# Question

Given a n x n matrix where each of the rows and columns are sorted in ascending order, find the kth smallest element in the matrix.

Note that it is the kth smallest element in the sorted order, not the kth distinct element.

Example:

matrix = [
[ 1,  5,  9],
[10, 11, 13],
[12, 13, 15]
],
k = 8,

return 13.


Note:

You may assume k is always valid, 1 ≤ k ≤ $$n^2$$.

# Solution

Like Leetcode 373: Find K Pairs with Smallest Sums, we can use a min heap to store “candidates” from each row, and pop the first k - 1 candidates.
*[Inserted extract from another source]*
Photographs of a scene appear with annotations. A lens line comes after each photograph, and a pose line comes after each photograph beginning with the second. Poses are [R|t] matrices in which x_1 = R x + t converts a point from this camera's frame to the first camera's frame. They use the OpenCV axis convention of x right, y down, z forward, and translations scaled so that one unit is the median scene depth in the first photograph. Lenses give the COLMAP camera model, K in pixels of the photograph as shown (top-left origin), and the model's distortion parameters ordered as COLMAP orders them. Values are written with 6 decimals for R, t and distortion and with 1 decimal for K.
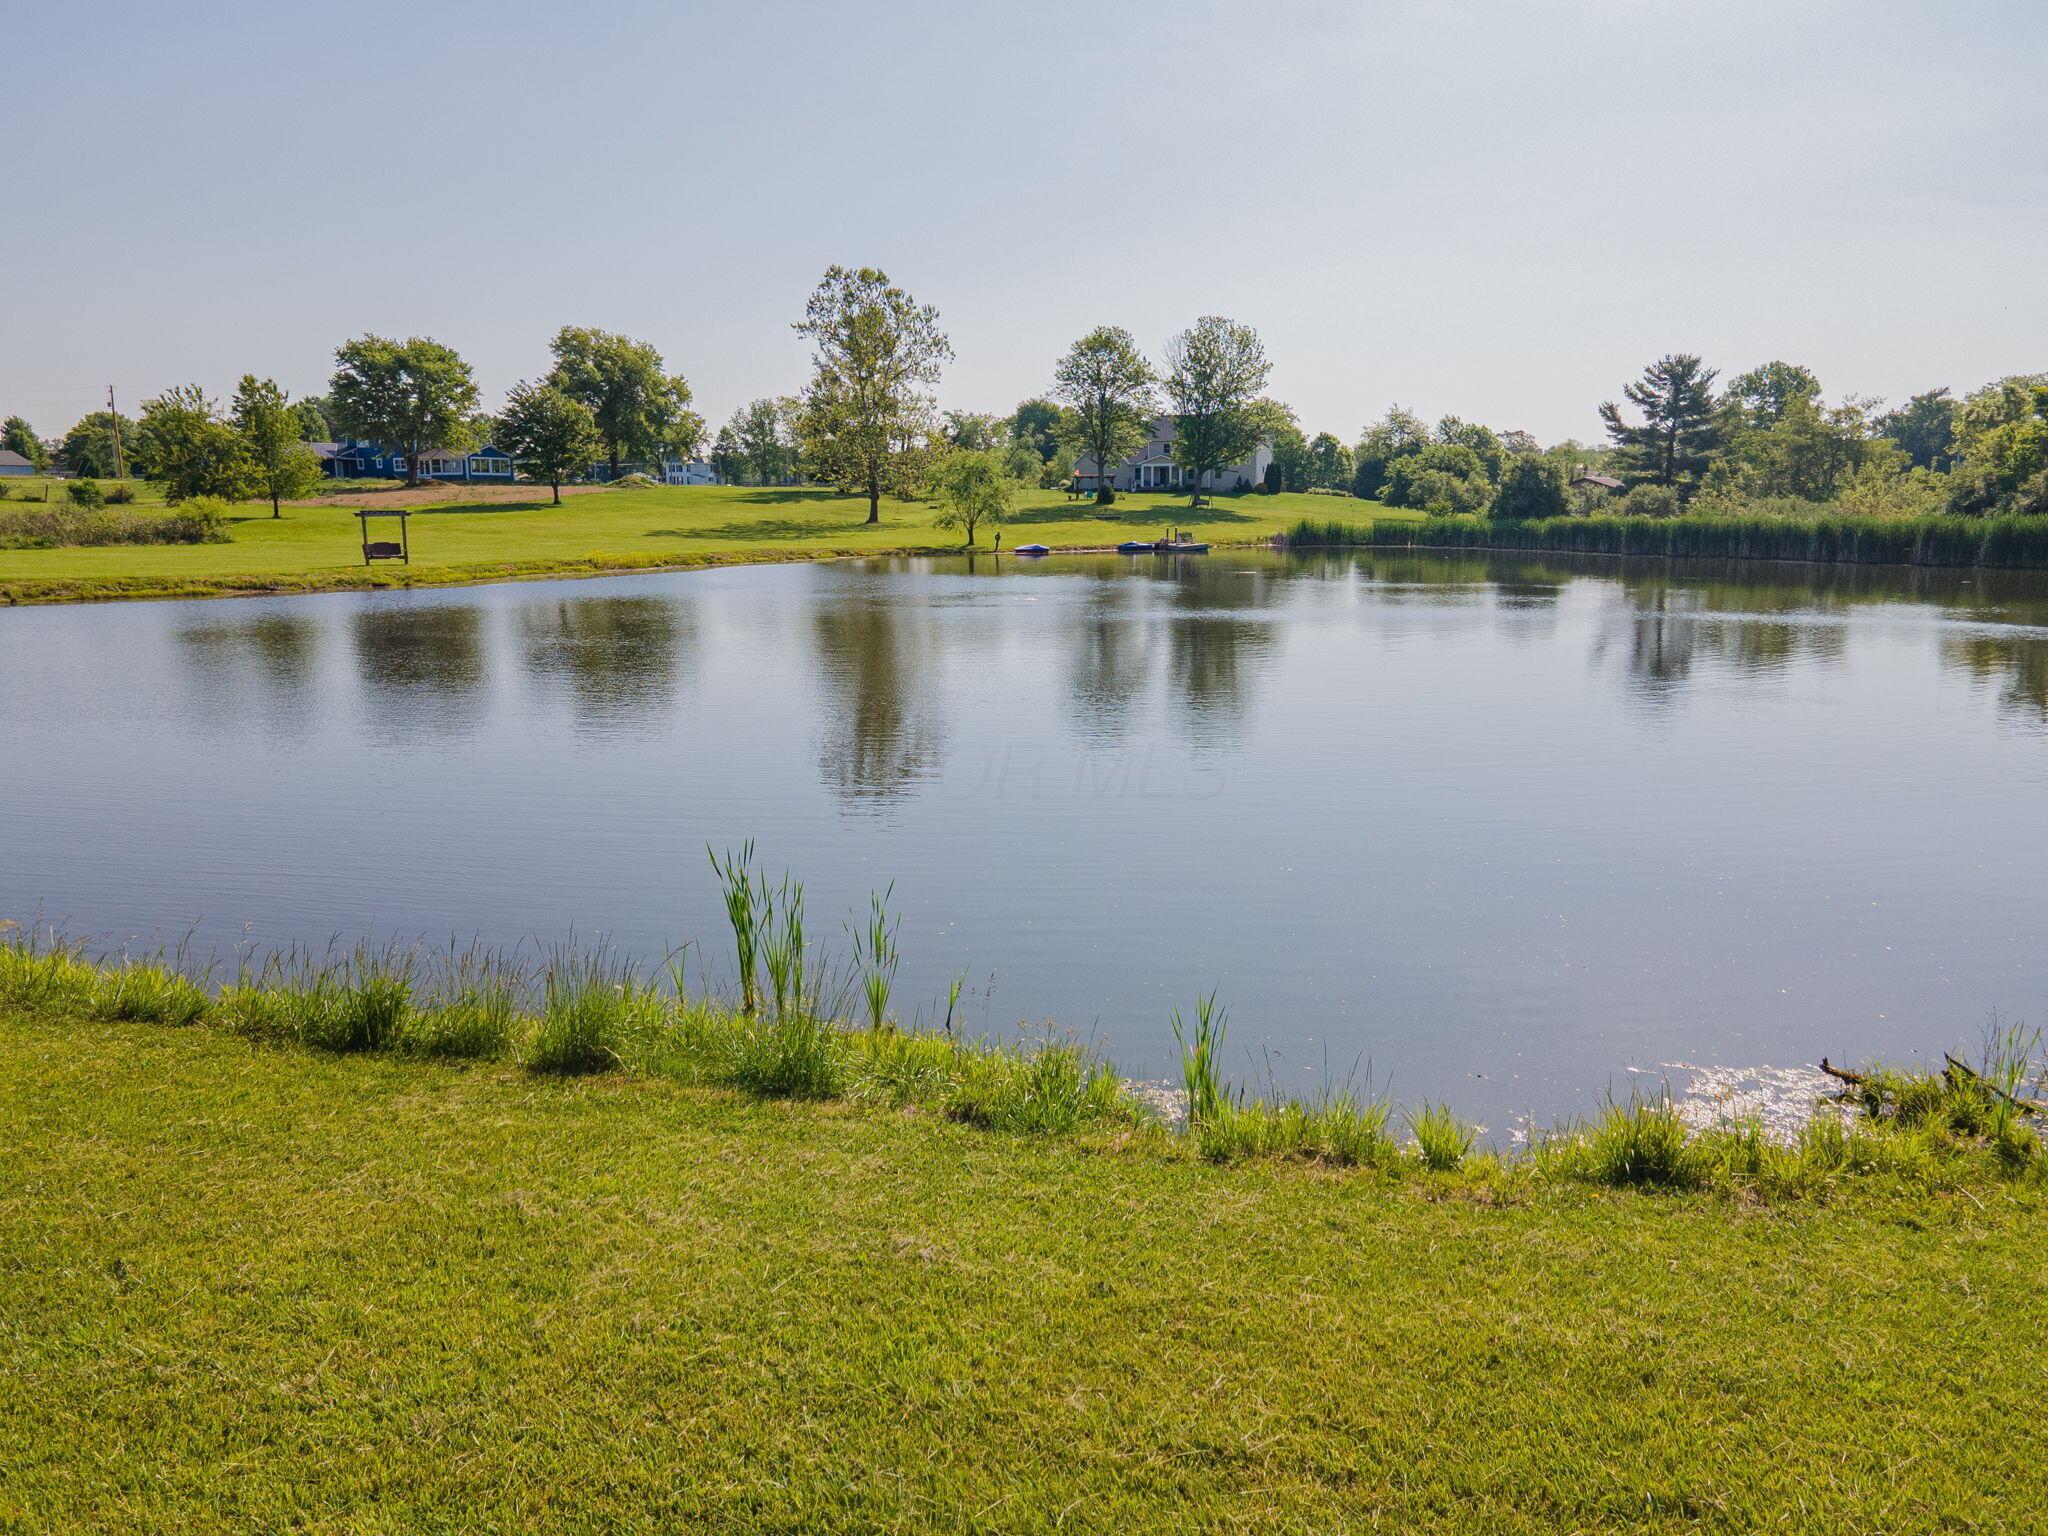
lens RADIAL K [[1473.1, 0, 1024.0], [0, 1473.1, 758.6], [0, 0, 1]] dist [0.031012, 0.021177]
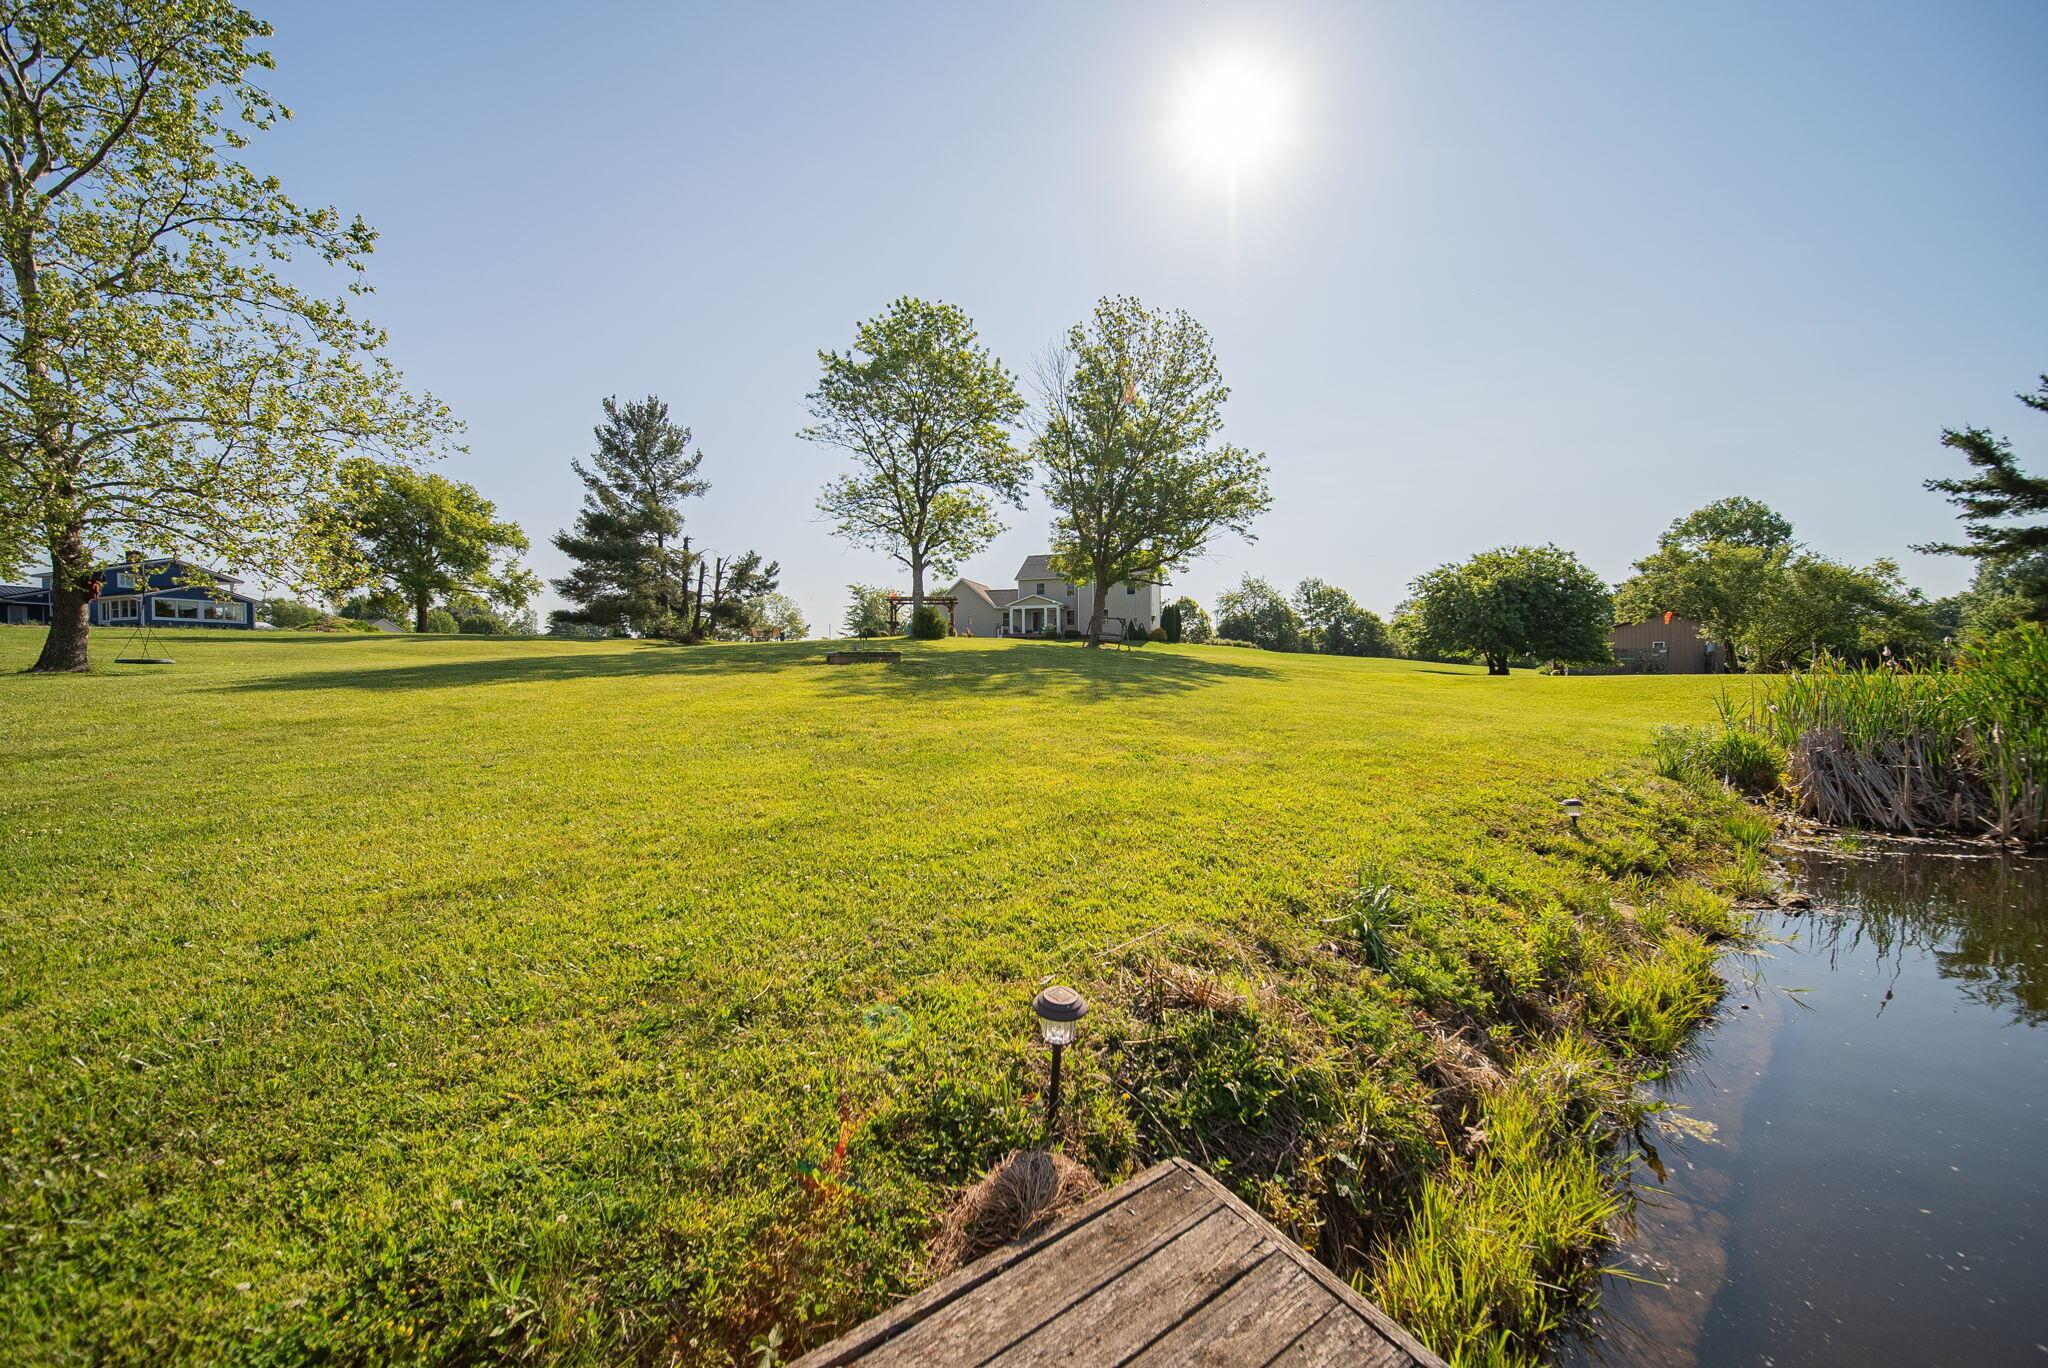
lens RADIAL K [[721.2, 0, 1029.6], [0, 721.2, 676.1], [0, 0, 1]] dist [-0.000304, 0.000172]
pose [[0.996582, -0.001541, 0.082598, 0.070356], [0.015046, 0.986489, -0.163135, -0.118460], [-0.081230, 0.163820, 0.983140, 0.752499]]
Time complexity $$O((n + k)logn)$$, space complexity $$O(n)$$.

class Solution {
public int kthSmallest(int[][] matrix, int k) {
int n = matrix.length;
PriorityQueue<int[]> queue = new PriorityQueue<>((a, b) -> a[0] - b[0]);
for(int i = 0; i < n; i++)
queue.offer(new int[] {matrix[i][0], i, 0});
for(int i = 0; i < k - 1; i++) {
int[] p = queue.poll();
if(p[2] != n - 1) queue.offer(new int[]{matrix[p[1]][++p[2]], p[1], p[2]});
}
return queue.poll()[0];
}
}